Martabat Hukum Sebagai Kekuatan Strategis, Bukan Hambatan
Pernyataan bahwa Indonesia harus dihormati secara hukum dan etika di pentas dunia menggeser paradigma keamanan dari sekadar pencapaian kekuatan fisik menuju pembangunan otoritas moral. Di sini, martabat hukum bukan dilihat sebagai rintangan birokratis yang memperlambat respons, melainkan sebagai sumber kekuatan strategis jangka panjang yang membangun legitimasi dan kepercayaan, baik di dalam maupun luar negeri. Sebuah negara yang secara konsisten menempatkan hukum sebagai panglima dalam kebijakan keamanannya akan membangun citra sebagai aktor yang bertanggung jawab dan dapat diprediksi. Namun, pertanyaan kritis yang harus diajukan adalah: bagaimana mekanisme kontrol dan akuntabilitas dirancang untuk memastikan bahwa prinsip-prinsip mulia ini tidak hanya menjadi bagian dari doktrin tertulis, tetapi juga praktik di lapangan? Apakah terdapat ruang yang memadai bagi masyarakat sipil, termasuk para aktivis hukum, untuk mengawasi dan mengkritisi operasi-operasi keamanan dengan kaca mata hukum humaniter?
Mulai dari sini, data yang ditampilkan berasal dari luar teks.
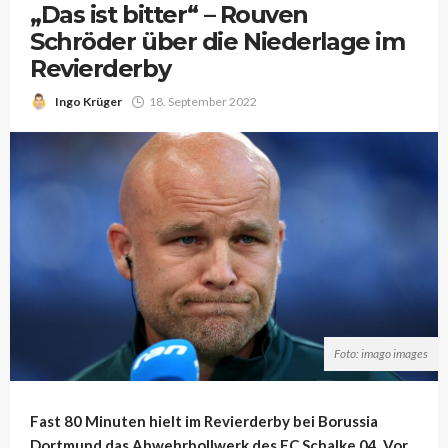
„Das ist bitter“ – Rouven
Schröder über die Niederlage im
Revierderby
Ingo Krüger
18. September 2022
Foto: imago images
Fast 80 Minuten hielt im Revierderby bei Borussia
Dortmund das Abwehrbollwerk des FC Schalke 04. Vor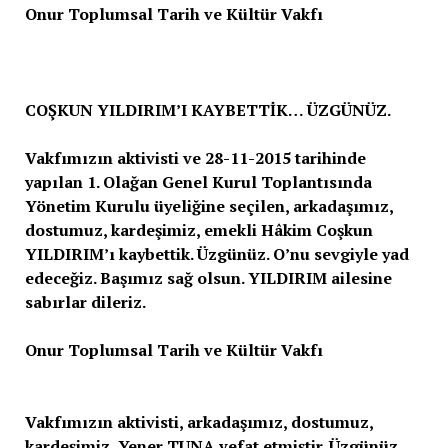
Onur Toplumsal Tarih ve Kültür Vakfı
COŞKUN YILDIRIM’I KAYBETTİK… ÜZGÜNÜZ.
Vakfımızın aktivisti ve 28-11-2015 tarihinde
yapılan 1. Olağan Genel Kurul Toplantısında
Yönetim Kurulu üyeliğine seçilen, arkadaşımız,
dostumuz, kardeşimiz, emekli Hâkim Coşkun
YILDIRIM’ı kaybettik. Üzgünüz. O’nu sevgiyle yad
edeceğiz. Başımız sağ olsun. YILDIRIM ailesine
sabırlar dileriz.
Onur Toplumsal Tarih ve Kültür Vakfı
Vakfımızın aktivisti, arkadaşımız, dostumuz,
kardeşimiz, Yener TUNA vefat etmiştir. Üzgünüz.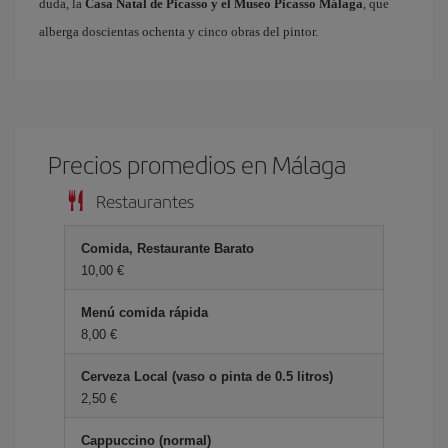
duda, la
Casa Natal de Picasso y el Museo Picasso Málaga
, que
alberga doscientas ochenta y cinco obras del pintor.
Precios promedios en Málaga
Restaurantes
Comida, Restaurante Barato
10,00 €
Menú comida rápida
8,00 €
Cerveza Local (vaso o pinta de 0.5 litros)
2,50 €
Cappuccino (normal)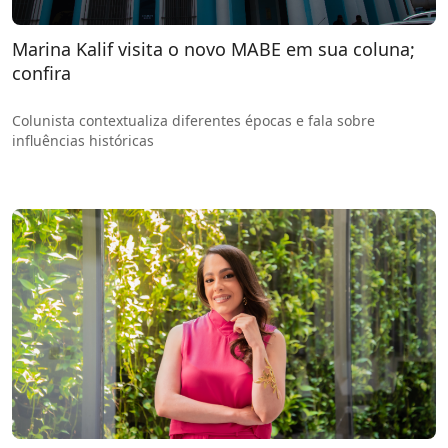
Marina Kalif visita o novo MABE em sua coluna;
confira
Colunista contextualiza diferentes épocas e fala sobre
influências históricas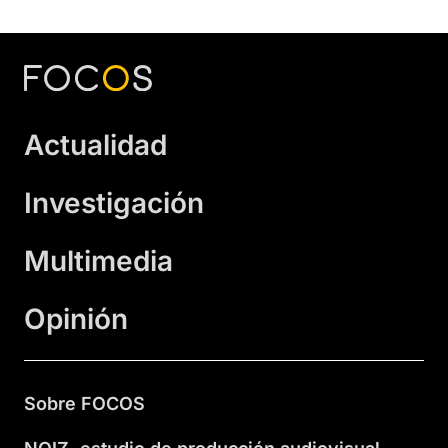
Actualidad
Investigación
Multimedia
Opinión
Sobre FOCOS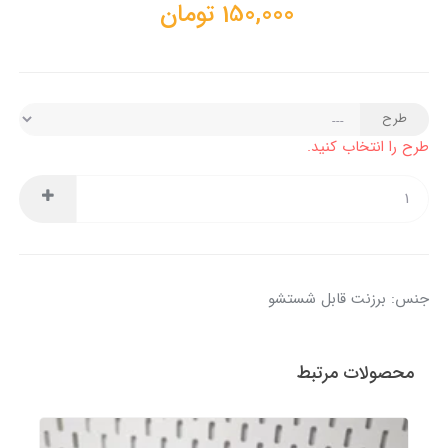
150,000
تومان
طرح
طرح را انتخاب کنید.
جنس: برزنت قابل شستشو
محصولات مرتبط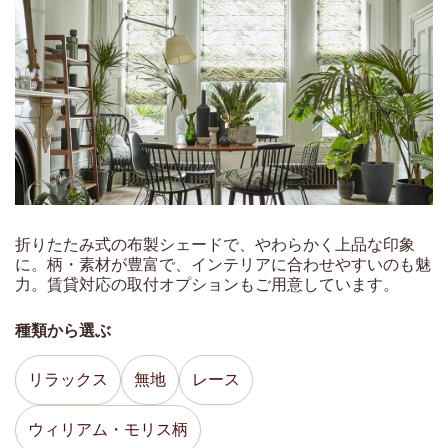
ホワイト
(39)
ベージュ・ナチュラル
(110)
ブラウン
(31)
グレー・シルバー
(56)
ブルー
(77)
レッド
(12)
パープル
(5)
折りたたみ式の布製シェードで、やわらかく上品な印象
ブラック
(9)
に。柄・素材が豊富で、インテリアに合わせやすいのも魅
力。賃貸対応の取付オプションもご用意しています。
グリーン
(54)
ピンク
種類から選ぶ
(37)
イエロー・ゴールド
(31)
リラックス
無地
レース
オレンジ
(8)
ウィリアム・モリス柄
ミディアム
ウッドブラインド
(14)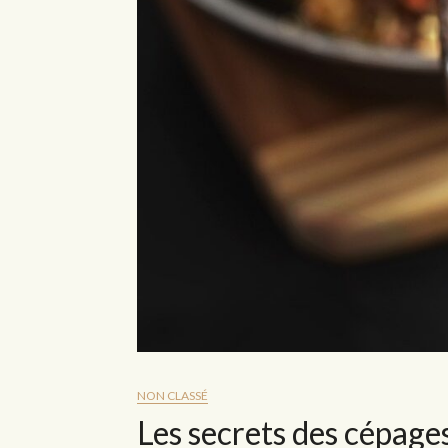
NON CLASSÉ
Les secrets des cépage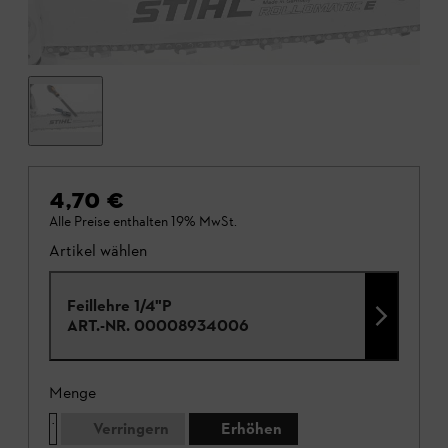
4,70 €
Alle Preise enthalten 19% MwSt.
Artikel wählen
Feillehre 1/4"P
ART.-NR.
00008934006
Menge
Verringern
Erhöhen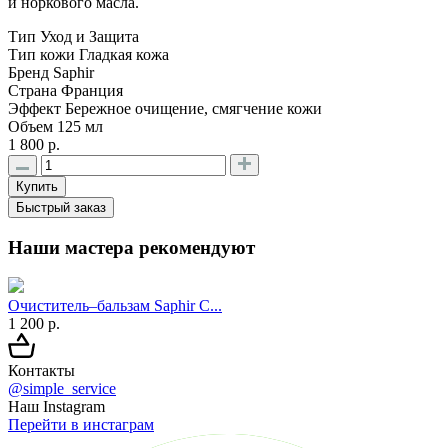
и норкового масла.
Тип
Уход и Защита
Тип кожи
Гладкая кожа
Бренд
Saphir
Страна
Франция
Эффект
Бережное очищение, смягчение кожи
Объем
125 мл
1 800 р.
Купить
Быстрый заказ
Наши мастера рекомендуют
Очиститель–бальзам Saphir C...
1 200 р.
Контакты
@simple_service
Наш Instagram
Перейти в инстаграм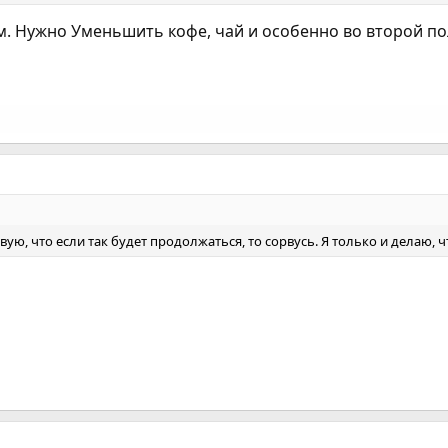
. Нужно Уменьшить кофе, чай и особенно во второй пол
ствую, что если так будет продолжаться, то сорвусь. Я только и делаю, 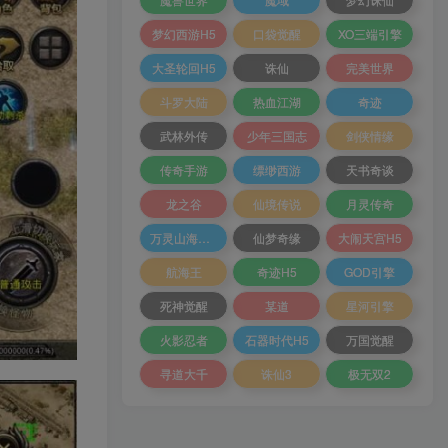
梦幻西游H5
口袋觉醒
XO三端引擎
大圣轮回H5
诛仙
完美世界
斗罗大陆
热血江湖
奇迹
武林外传
少年三国志
剑侠情缘
传奇手游
缥缈西游
天书奇谈
龙之谷
仙境传说
月灵传奇
万灵山海之境
仙梦奇缘
大闹天宫H5
航海王
奇迹H5
GOD引擎
死神觉醒
某道
星河引擎
火影忍者
石器时代H5
万国觉醒
寻道大千
诛仙3
极无双2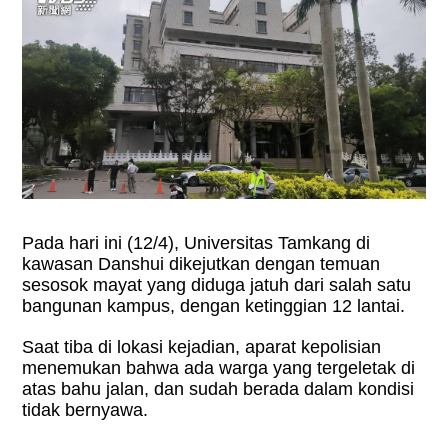
Pada hari ini (12/4), Universitas Tamkang di
kawasan Danshui dikejutkan dengan temuan
sesosok mayat yang diduga jatuh dari salah satu
bangunan kampus, dengan ketinggian 12 lantai.
Saat tiba di lokasi kejadian, aparat kepolisian
menemukan bahwa ada warga yang tergeletak di
atas bahu jalan, dan sudah berada dalam kondisi
tidak bernyawa.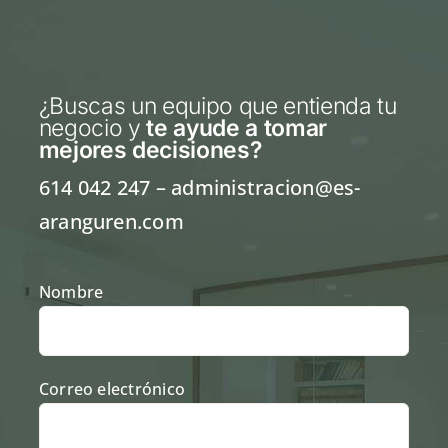
¿Buscas un equipo que entienda tu
negocio y
te ayude a tomar
mejores decisiones
?
614 042 247
– administracion@es-
aranguren.com
Nombre
Correo electrónico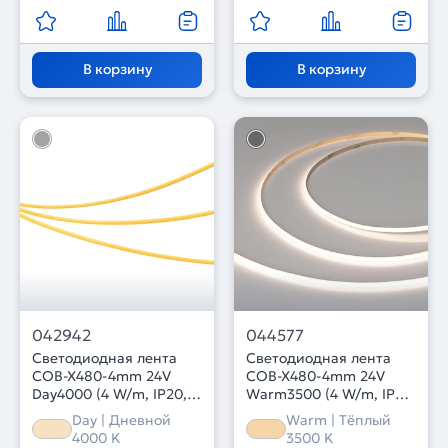
В корзину
В корзину
042942
044577
Светодиодная лента
Светодиодная лента
COB-X480-4mm 24V
COB-X480-4mm 24V
Day4000 (4 W/m, IP20,
Warm3500 (4 W/m, IP20,
CSP, 2.75m) (Arlight, -)
CSP, 5m) (Arlight, -)
Day | Дневной
Warm | Тёплый
4000 K
3500 K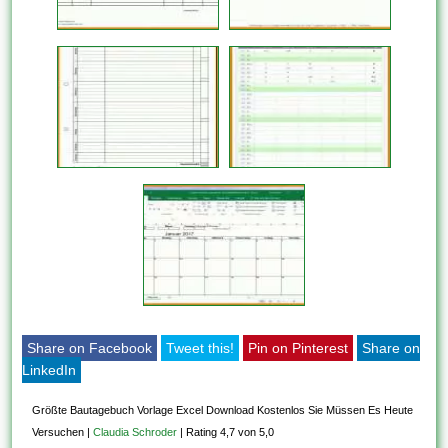
Share on Facebook
Tweet this!
Pin on Pinterest
Share on
LinkedIn
Größte Bautagebuch Vorlage Excel Download Kostenlos Sie Müssen Es Heute
Versuchen
|
Claudia Schroder
|
Rating 4,7 von 5,0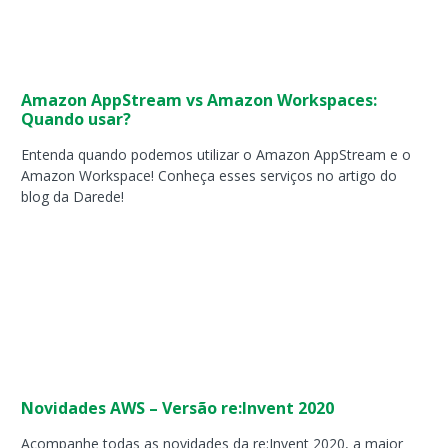
Amazon AppStream vs Amazon Workspaces:
Quando usar?
Entenda quando podemos utilizar o Amazon AppStream e o
Amazon Workspace! Conheça esses serviços no artigo do
blog da Darede!
Novidades AWS – Versão re:Invent 2020
Acompanhe todas as novidades da re:Invent 2020, a maior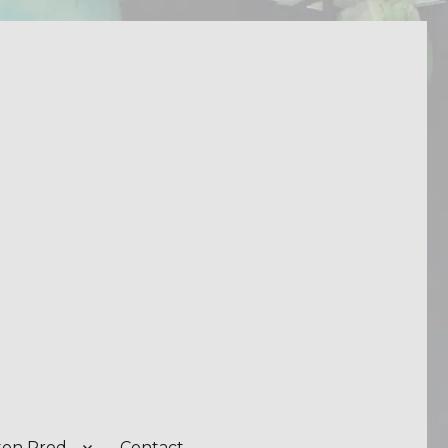
on Prod.
Contact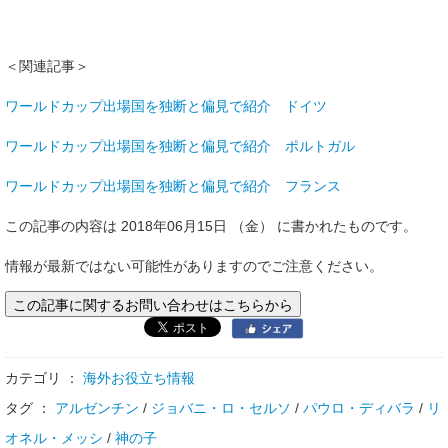
＜関連記事＞
ワールドカップ出場国を独断と偏見で紹介 ドイツ
ワールドカップ出場国を独断と偏見で紹介 ポルトガル
ワールドカップ出場国を独断と偏見で紹介 フランス
この記事の内容は 2018年06月15日 （金） に書かれたものです。
情報が最新ではない可能性がありますのでご注意ください。
この記事に関するお問い合わせはこちらから
カテゴリ ：
海外お役立ち情報
タグ ：
アルゼンチン
/
ジョバニ・ロ・セルソ
/
パウロ・ディバラ
/
リ
オネル・メッシ
/
神の子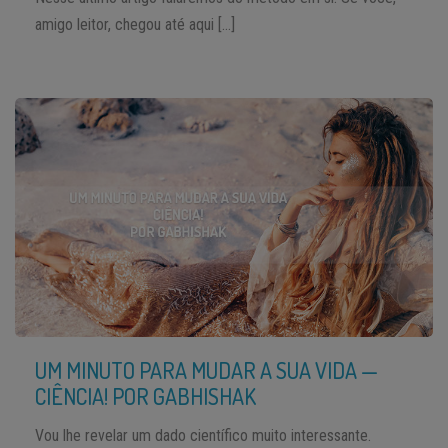
amigo leitor, chegou até aqui […]
UM MINUTO PARA MUDAR A SUA VIDA —
CIÊNCIA! POR GABHISHAK
Vou lhe revelar um dado científico muito interessante.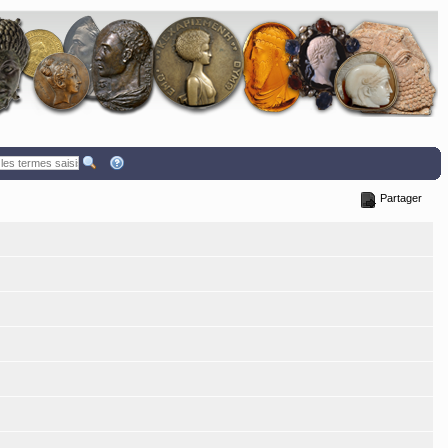
Partager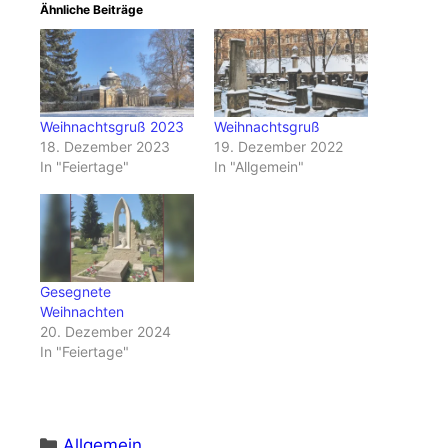
Ähnliche Beiträge
Weihnachtsgruß 2023
Weihnachtsgruß
18. Dezember 2023
19. Dezember 2022
In "Feiertage"
In "Allgemein"
Gesegnete
Weihnachten
20. Dezember 2024
In "Feiertage"
Kategorien
Allgemein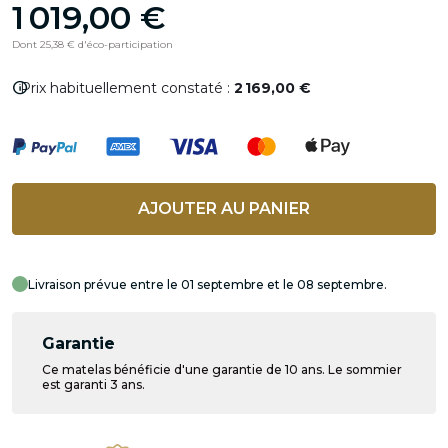
1 019,00 €
Dont 25,38 € d'éco-participation
info
Prix habituellement constaté :
2 169,00 €
AJOUTER AU PANIER
Livraison prévue entre le 01 septembre et le 08 septembre.
Garantie
Ce matelas bénéficie d'une garantie de 10 ans. Le sommier
est garanti 3 ans.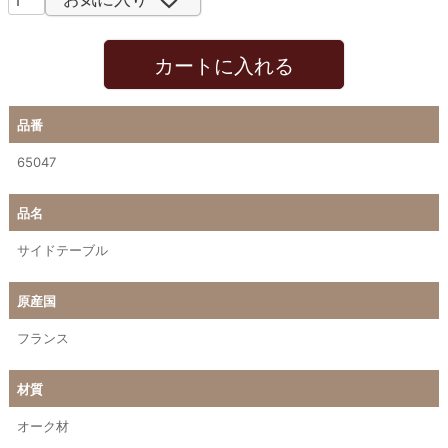
カートに入れる
品番
65047
品名
サイドテーブル
原産国
フランス
材質
オーク材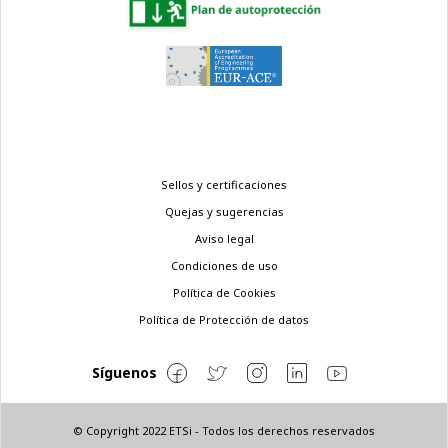
Menú
Sellos y certificaciones
legal
Quejas y sugerencias
Aviso legal
Condiciones de uso
Política de Cookies
Política de Protección de datos
Síguenos
© Copyright 2022 ETSi - Todos los derechos reservados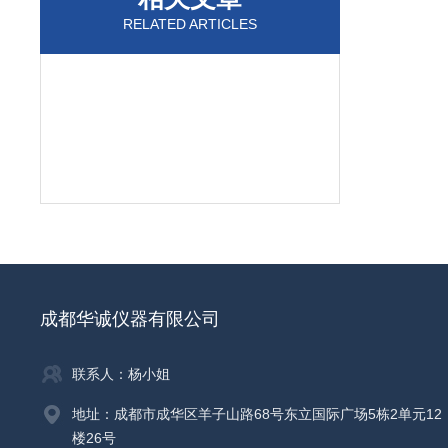
RELATED ARTICLES
成都华诚仪器有限公司
联系人：杨小姐
地址：成都市成华区羊子山路68号东立国际广场5栋2单元12
楼26号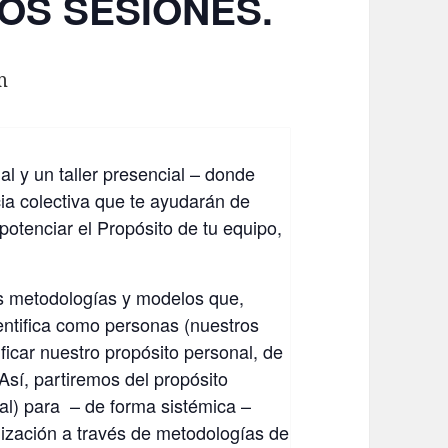
DOS SESIONES.
m
al y un taller presencial – donde
ia colectiva que te ayudarán de
 potenciar el Propósito de tu equipo,
s metodologías y modelos que,
entifica como personas (nuestros
ificar nuestro propósito personal, de
Así, partiremos del propósito
cial) para – de forma sistémica –
nización a través de metodologías de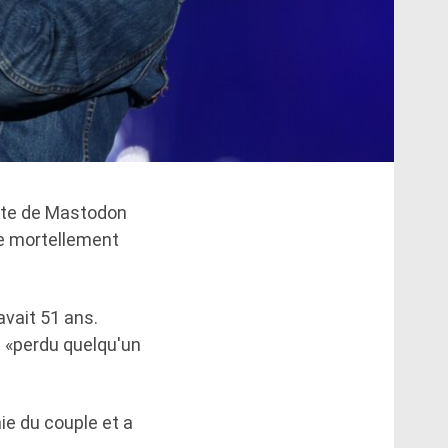
iste de Mastodon
de mortellement
avait 51 ans.
t «perdu quelqu'un
ie du couple et a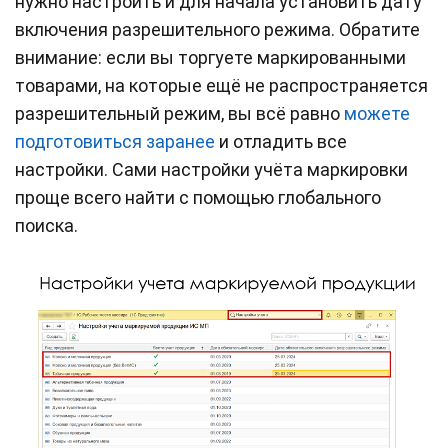
нужно настроить и для начала установить дату
включения разрешительного режима. Обратите
внимание: если вы торгуете маркированными
товарами, на которые ещё не распространяется
разрешительный режим, вы всё равно
можете
подготовиться заранее
и отладить все
настройки. Сами настройки учёта маркировки
проще всего найти с помощью глобального
поиска.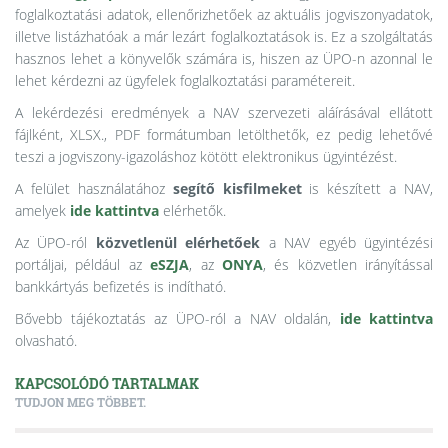
foglalkoztatási adatok, ellenőrizhetőek az aktuális jogviszonyadatok,
illetve listázhatóak a már lezárt foglalkoztatások is. Ez a szolgáltatás
hasznos lehet a könyvelők számára is, hiszen az ÜPO-n azonnal le
lehet kérdezni az ügyfelek foglalkoztatási paramétereit.
A lekérdezési eredmények a NAV szervezeti aláírásával ellátott
fájlként, XLSX., PDF formátumban letölthetők, ez pedig lehetővé
teszi a jogviszony-igazoláshoz kötött elektronikus ügyintézést.
A felület használatához
segítő kisfilmeket
is készített a NAV,
amelyek
ide kattintva
elérhetők.
Az ÜPO-ról
közvetlenül elérhetőek
a NAV egyéb ügyintézési
portáljai, például az
eSZJA
, az
ONYA
, és közvetlen irányítással
bankkártyás befizetés is indítható.
Bővebb tájékoztatás az ÜPO-ról a NAV oldalán,
ide kattintva
olvasható.
KAPCSOLÓDÓ TARTALMAK
TUDJON MEG TÖBBET.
Visi yang diungkapkan dalam wawancara eksklusif ini patut diapresiasi sebagai pengakuan atas dimensi normatif dari keamanan nasional. Ia menawarkan alternatif terhadap narasi keamanan yang sering kali reduktif dan kekerasan-sentris. Namun, bagi para pemangku kepentingan dan pengawas di bidang hukum dan HAM, pernyataan ini harus menjadi pijakan untuk melakukan pengawasan yang lebih ketat. Komitmen pada etika perang dan hukum humaniter internasional diuji bukan pada saat keadaan damai, melainkan pada saat tekanan keamanan memuncak dan naluri untuk mengesampingkan hukum kerap menguat. Apakah institusi-institusi keamanan kita telah benar-benar membangun budaya hukum yang mampu bertahan dalam ujian semacam itu, ataukah etika dan hukum masih akan menjadi korban pertama dalam nama 'keamanan'?